His latest album, Broken Heart, Addicted, Dog Died, carries his familiar rawness. Inspiration is almost always borrowed from life or people close by.
‘If love fails, your looks don’t cut it, age creeping – why not try money?’ he jokes, talking about the track ‘Sugar Daddy’.
It’s this odd combination – sardonic humour wrapped around genuine feeling – that gives his songs their bite.

From ring to business: Long Nuam Boyz
Many also remember Pae for something else entirely: Muay Thai. What began as a one-off fight on 10 Fight 10 morphed into a fashion label, Long Nuam Boyz, launched with friends. Its motto, ‘Everyone Can Fight’, is less about roundhouse kicks than spirit – a community for people who want to channel that fighter’s grit into everyday life, and clothes you can actually wear.

So, does he see entertainment as a boxing ring?
‘Not brutal, honestly. My nose’s safe. If you’ve fought in a ring, you know that fear’s unique. Our stories don’t draw attention like theirs do, so you can slip sometimes – just not often. If you’re ultra famous you can’t afford slip ups. Sometimes silence is stronger than speaking. So no, it’s way less scary than an actual fight.’
And the song he’d pick for his walk-on? He barely lets me finish the question.
‘‘Don’t Mess With Fire’, my own song. It’s the wildest I’ve ever made. Out of 60-odd songs – why pick another? Or Mai Thong Tum Rok Boon’ – used it in 10 Fight 10. Lost. He laughs.

Nailing down a legacy
In five years, how would you most want to be remembered?
“Wow… ‘the most’ you ask? I want to be known as a director who knocks out three hit films in a row. In five years maybe two more.”
He laughs.

====

Please say whether each statement agrees with the interview about Pae above, answering yes or no and quoting the words from the interview that settle it. (a) Pae started the Long Nuam Boyz label together with friends. (b) Pae finds the entertainment world more frightening than a real fight. (c) The Long Nuam Boyz motto is "Everyone Can Win."

====

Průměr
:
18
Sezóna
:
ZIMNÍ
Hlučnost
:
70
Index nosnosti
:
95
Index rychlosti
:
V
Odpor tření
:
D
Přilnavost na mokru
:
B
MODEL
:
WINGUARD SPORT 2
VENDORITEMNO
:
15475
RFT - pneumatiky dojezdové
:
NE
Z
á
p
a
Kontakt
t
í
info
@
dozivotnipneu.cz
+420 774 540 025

====

**Response area:**
(a) Yes: "launched with friends"
(b) No: "it’s way less scary than an actual fight"
(c) No: "Its motto, ‘Everyone Can Fight’"